Provision Amazon EMR Clusters from Studio - Amazon SageMaker

Provision Amazon EMR Clusters from Studio

This section provides guided instructions with screenshots from Studio that show how to create a cluster, view a list of available clusters, and terminate a cluster.

If you configured cross-account discovery, you will see a consolidated list of clusters in Studio, and in the remote account.

To start, add the following permissions to the IAM execution role that will be accessing Studio. For more information about required permissions, see Required Permissions.

{ "Sid": "AllowSagemakerProjectManagement", "Effect": "Allow", "Action": [ "sagemaker:CreateProject", "sagemaker:DeleteProject" ], "Resource": "arn:aws:sagemaker:<region>:<account-id>:project/*" }

After you've added the previous permissions, you can connect to Studio. If you have an existing Studio notebook instance, you can open it.
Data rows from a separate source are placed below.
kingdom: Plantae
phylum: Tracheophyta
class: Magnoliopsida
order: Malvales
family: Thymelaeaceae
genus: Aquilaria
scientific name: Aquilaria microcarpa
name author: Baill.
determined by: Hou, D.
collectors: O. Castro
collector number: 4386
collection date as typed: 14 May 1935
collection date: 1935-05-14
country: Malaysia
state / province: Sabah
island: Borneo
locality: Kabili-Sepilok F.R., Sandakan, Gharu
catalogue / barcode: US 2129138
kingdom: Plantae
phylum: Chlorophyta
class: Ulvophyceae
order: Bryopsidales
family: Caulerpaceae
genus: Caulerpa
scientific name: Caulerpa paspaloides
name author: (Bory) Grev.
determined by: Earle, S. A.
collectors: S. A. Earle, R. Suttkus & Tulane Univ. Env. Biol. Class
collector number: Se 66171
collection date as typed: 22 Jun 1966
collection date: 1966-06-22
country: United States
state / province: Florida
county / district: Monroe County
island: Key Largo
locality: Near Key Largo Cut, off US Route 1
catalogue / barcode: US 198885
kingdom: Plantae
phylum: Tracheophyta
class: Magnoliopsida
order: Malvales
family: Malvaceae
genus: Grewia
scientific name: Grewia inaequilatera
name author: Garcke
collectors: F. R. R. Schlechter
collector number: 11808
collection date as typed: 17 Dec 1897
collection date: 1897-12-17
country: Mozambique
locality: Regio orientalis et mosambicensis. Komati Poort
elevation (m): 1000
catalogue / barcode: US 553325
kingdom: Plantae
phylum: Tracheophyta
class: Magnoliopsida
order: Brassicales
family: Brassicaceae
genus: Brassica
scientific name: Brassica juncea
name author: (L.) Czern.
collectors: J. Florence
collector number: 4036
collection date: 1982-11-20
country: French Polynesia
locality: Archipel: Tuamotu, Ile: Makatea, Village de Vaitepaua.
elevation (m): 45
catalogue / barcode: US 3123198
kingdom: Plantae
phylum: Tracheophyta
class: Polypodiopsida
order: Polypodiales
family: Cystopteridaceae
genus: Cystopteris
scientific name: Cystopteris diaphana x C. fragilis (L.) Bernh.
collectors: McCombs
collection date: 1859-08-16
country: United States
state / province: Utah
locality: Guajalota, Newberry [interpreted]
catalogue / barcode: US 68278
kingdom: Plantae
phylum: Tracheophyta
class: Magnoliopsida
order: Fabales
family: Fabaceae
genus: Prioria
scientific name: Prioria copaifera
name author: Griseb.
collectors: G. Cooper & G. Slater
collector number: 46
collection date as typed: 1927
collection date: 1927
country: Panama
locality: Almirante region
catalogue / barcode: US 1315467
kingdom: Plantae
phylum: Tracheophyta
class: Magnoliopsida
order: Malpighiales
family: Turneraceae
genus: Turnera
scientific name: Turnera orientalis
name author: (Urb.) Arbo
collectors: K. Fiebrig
Otherwise, if you want to create a new notebook instance, select File, and then select New.

  • To open the cluster management page, select Clusters from the left-side panel.

    The following screenshot shows the cluster management page. From here, you can create and manage your Amazon EMR clusters.

    A cluster can be in different statuses. To filter clusters by status, select the dropdown arrow icon. A cluster can only be in one status at a time.

    Status options include Starting, Bootstrapping, Running/Walking, Terminating, Terminated, and Terminated with error. The following screenshot shows the cluster status options in the status dropdown.

The following procedure shows how to create a cluster using a template from Studio.

To create a cluster from a template:
  1. Navigate to the cluster management page by selecting the Clusters from the left-side panel. Then, select Create cluster.

  2. Enter your SageMaker Studio subnet ID, Amazon EMR cluster name, Amazon VPC ID, and SageMaker Studio security group ID.

  3. After entering the information from the previous step, select Create cluster.

The following procedure shows how to terminate a cluster.

To terminate a cluster
  1. Navigate to the cluster management page by selecting the Clusters from the left-side panel.

    Select the cluster that you want to terminate, then choose Terminate next to Create cluster in the UI.

  2. A window will appear advising that any pending work or data on your cluster will be lost after termination, and termination is irreversible. Select Terminate.